**Assignment**
Filter these entries so that only lines with the word "explanation" remain.

(Items from a data source)
• • • • • • •

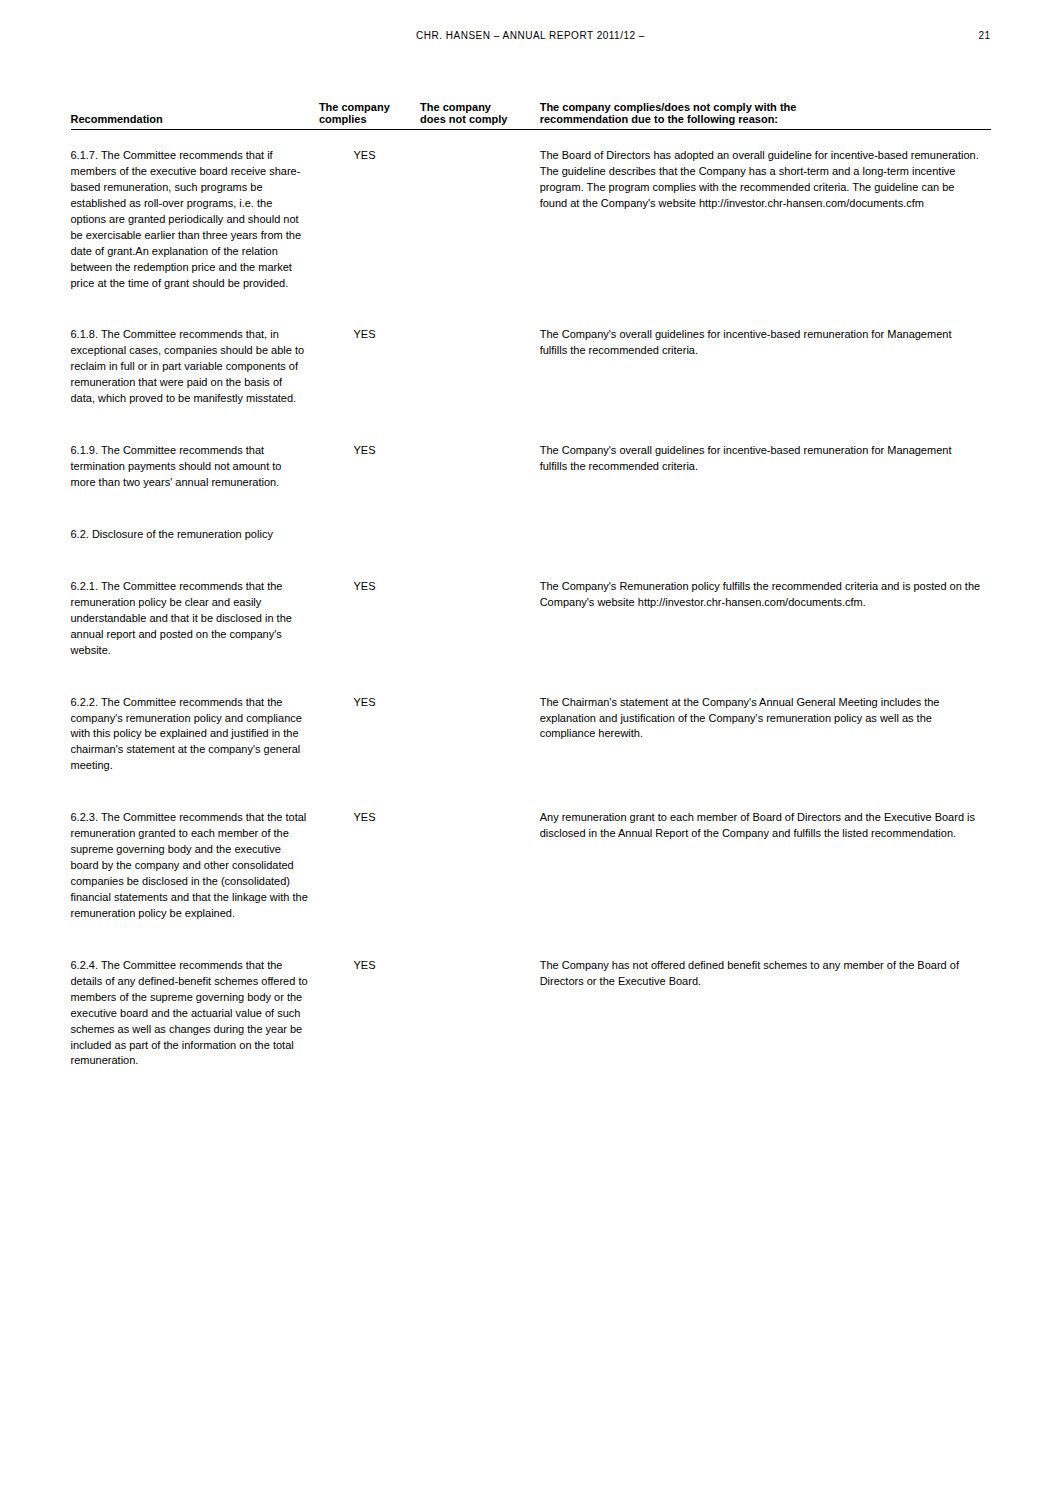CHR. HANSEN – ANNUAL REPORT 2011/12 – 21
| Recommendation | The company complies | The company does not comply | The company complies/does not comply with the recommendation due to the following reason: |
| --- | --- | --- | --- |
| 6.1.7. The Committee recommends that if members of the executive board receive share-based remuneration, such programs be established as roll-over programs, i.e. the options are granted periodically and should not be exercisable earlier than three years from the date of grant.An explanation of the relation between the redemption price and the market price at the time of grant should be provided. | YES | | The Board of Directors has adopted an overall guideline for incentive-based remuneration. The guideline describes that the Company has a short-term and a long-term incentive program. The program complies with the recommended criteria. The guideline can be found at the Company's website http://investor.chr-hansen.com/documents.cfm |
| 6.1.8. The Committee recommends that, in exceptional cases, companies should be able to reclaim in full or in part variable components of remuneration that were paid on the basis of data, which proved to be manifestly misstated. | YES | | The Company's overall guidelines for incentive-based remuneration for Management fulfills the recommended criteria. |
| 6.1.9. The Committee recommends that termination payments should not amount to more than two years' annual remuneration. | YES | | The Company's overall guidelines for incentive-based remuneration for Management fulfills the recommended criteria. |
| 6.2. Disclosure of the remuneration policy | | | |
| 6.2.1. The Committee recommends that the remuneration policy be clear and easily understandable and that it be disclosed in the annual report and posted on the company's website. | YES | | The Company's Remuneration policy fulfills the recommended criteria and is posted on the Company's website http://investor.chr-hansen.com/documents.cfm. |
| 6.2.2. The Committee recommends that the company's remuneration policy and compliance with this policy be explained and justified in the chairman's statement at the company's general meeting. | YES | | The Chairman's statement at the Company's Annual General Meeting includes the explanation and justification of the Company's remuneration policy as well as the compliance herewith. |
| 6.2.3. The Committee recommends that the total remuneration granted to each member of the supreme governing body and the executive board by the company and other consolidated companies be disclosed in the (consolidated) financial statements and that the linkage with the remuneration policy be explained. | YES | | Any remuneration grant to each member of Board of Directors and the Executive Board is disclosed in the Annual Report of the Company and fulfills the listed recommendation. |
| 6.2.4. The Committee recommends that the details of any defined-benefit schemes offered to members of the supreme governing body or the executive board and the actuarial value of such schemes as well as changes during the year be included as part of the information on the total remuneration. | YES | | The Company has not offered defined benefit schemes to any member of the Board of Directors or the Executive Board. |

• • • • • • •

**Answer area**
| 6.1.7. The Committee recommends that if members of the executive board receive share-based remuneration, such programs be established as roll-over programs, i.e. the options are granted periodically and should not be exercisable earlier than three years from the date of grant.An explanation of the relation between the redemption price and the market price at the time of grant should be provided. | YES | | The Board of Directors has adopted an overall guideline for incentive-based remuneration. The guideline describes that the Company has a short-term and a long-term incentive program. The program complies with the recommended criteria. The guideline can be found at the Company's website http://investor.chr-hansen.com/documents.cfm |
| 6.2.2. The Committee recommends that the company's remuneration policy and compliance with this policy be explained and justified in the chairman's statement at the company's general meeting. | YES | | The Chairman's statement at the Company's Annual General Meeting includes the explanation and justification of the Company's remuneration policy as well as the compliance herewith. |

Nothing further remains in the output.